I got my looks from my father. His brown eyes, skin coloring, and face shape. And the dominant eyebrows come from him, too. I look like his sisters and act like them, flitting about and talking nonstop—just like my Aunt Anne. I have the sharp nose I see displayed in photos of all the Simmons boys and the ancestors that came before me on my grandmother Juhan’s side of the family.
I got my father’s laugh. I’ve been told I laugh a lot—that I find ordinary things amusing. I took it as a compliment. His brothers laughed like that too, a hearty laugh. Loud and boisterous, filling the room with the sound. Family gatherings were always noisy events.
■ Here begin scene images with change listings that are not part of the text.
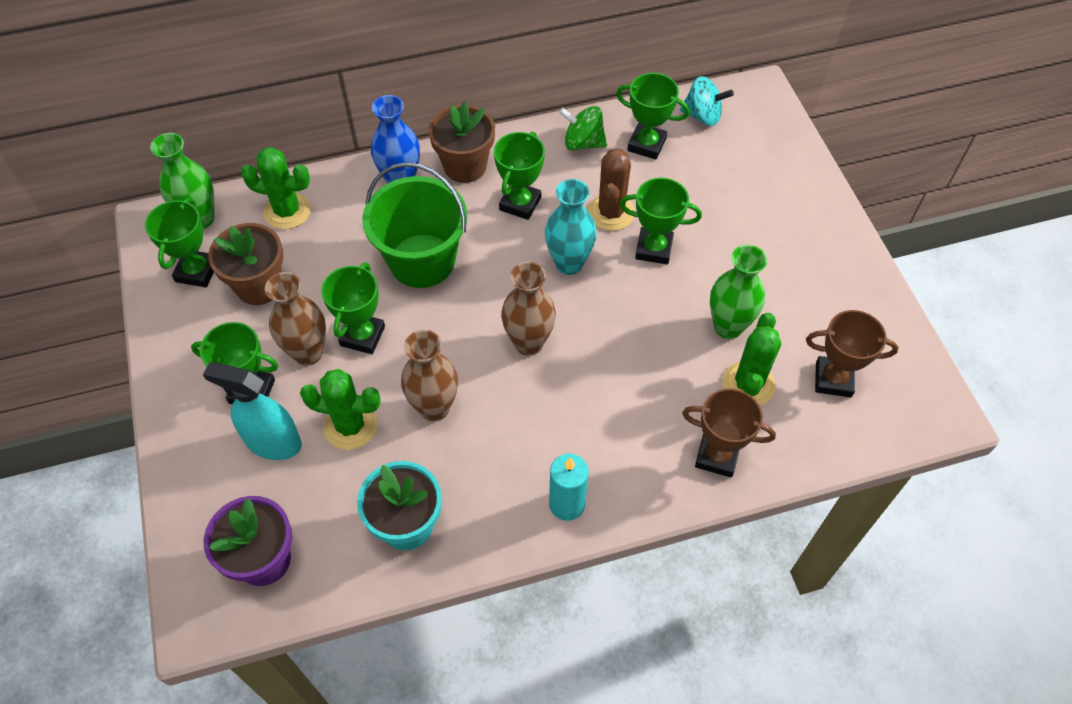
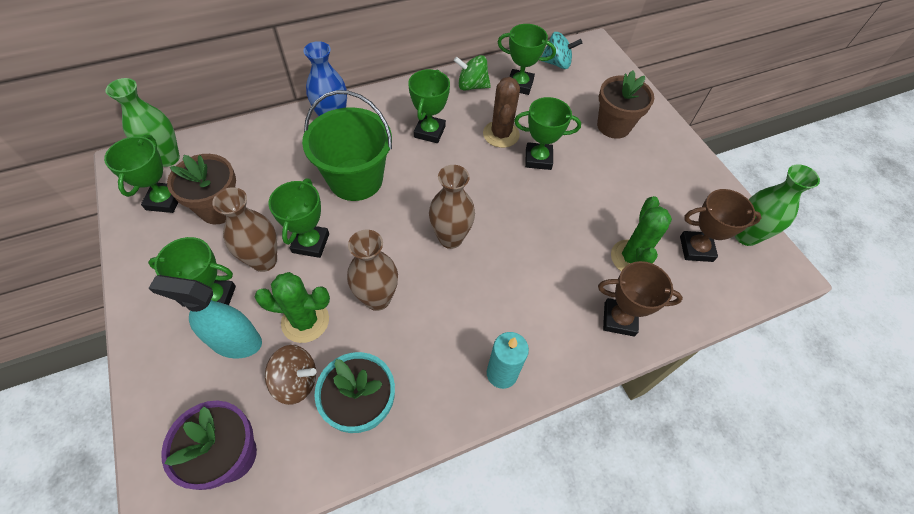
camera: 10 degrees left, 0 degrees up
green cactus [241,147,311,229] -> none
brown flower pot [429,102,495,183] -> brown flower pot moved to [597,70,654,139]
turquoise vase [545,179,597,275] -> none
green vase [710,245,767,339] -> green vase moved to [735,164,820,246]
none -> brown spinning top [265,345,316,405]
There is no denying Byrd Simmons is my father. My physical characteristics and demeanor are easily attributed to him, when you see me—you see him.
I got my father’s work ethic. I’ve always been a hard worker, aiming to excel in all that I do. He taught me that. He never pushed me, but set the example. You see, my father was the oldest boy in a family of six children, five of whom where born about two years apart between 1918 and 1928. Even though he was third in line with two sisters before him, the duty of helping provide for the family during the depression fell on his shoulders. He quit school in 8th grade to work sweeping the floors at a local grocery store earning—don’t quote me on this but I believe one dollar a week—maybe it was a day. Regardless, it wasn’t much money. His mother had divorced his father—I know, I know, scandal in the 1920s—and his father left the State of Georgia never to return. A fatherless boy became a child-man.
I remember my Aunt Anne telling me how she hated my daddy when she was little because he woke her up at 6:00 a.m. to milk the cow. She said she didn’t know what they would have done without him. Probably starved.
I think they did that anyway. He once told me he hated lima beans because he ate them for breakfast, lunch, and dinner when he was little. His grandfather had brought his daughter and her children a sack of dried lima beans. It was all they had to eat. I read once that beans and ham hock was a staple for families during the depression.
By the time he was 24 years old, he had served in the Pacific for five years as a gunner. And prior to going off to war, he had worked in the construction boom after the depression. He bought himself a Lincoln Zephyr with the money he earned.
I never knew a time when my daddy wasn’t helping someone. He helped his mother out until she died in 1971, providing a place for her to live. My other grandmother lived with us and he provided a roof over her head and food to eat. My mother’s sister and her three children lived with us from time-to-time over the years as I was growing up. When she moved backed to Georgia to escape a bad marriage, he helped her get a place to live and a job. After the war, he worked on his step-father’s turpentine farm when his step-father became ill and could not run it. He helped out his nephew Stephen one summer when he was a park ranger out at Reed Bingham State Park. And those are the ones I know about. Like I said, he was always helping someone.
I got my loyalty from him. I’m like an old dog that keeps coming back. I stick by people.
I got my perseverance from him. I’ll always kept trying—as we used to say “keep on keepin’ on.” I don’t give up easily, even when I feel defeated. I’ll get right back up and march on. And act like nothing was wrong, I saw my daddy do that countless times over my childhood.
My daddy loved people—meeting people, being around people, talking to people. And I do too.
He was a man of few words at home. He didn’t argue with me about anything—ever. He didn’t prod or push or come down on me—ever. I don’t remember any sage advice coming out of his mouth. He didn’t condemn me (or anyone for that matter that I ever heard) but neither did he lift me up. He wasn’t one to give a lot of praise. But I knew he was proud of me just by the way he looked at me. By the way he would call me back to the dinner table when we had guests and show me off by having me play a little tune on the piano. Or call me out of my room and get me to sing a song. He never spanked me and barely ever admonished me. All he had to do was say “Little’un” in a firm tone of voice and I straightened up without another word.
My daddy was steady. Not always right, but steady as a rock.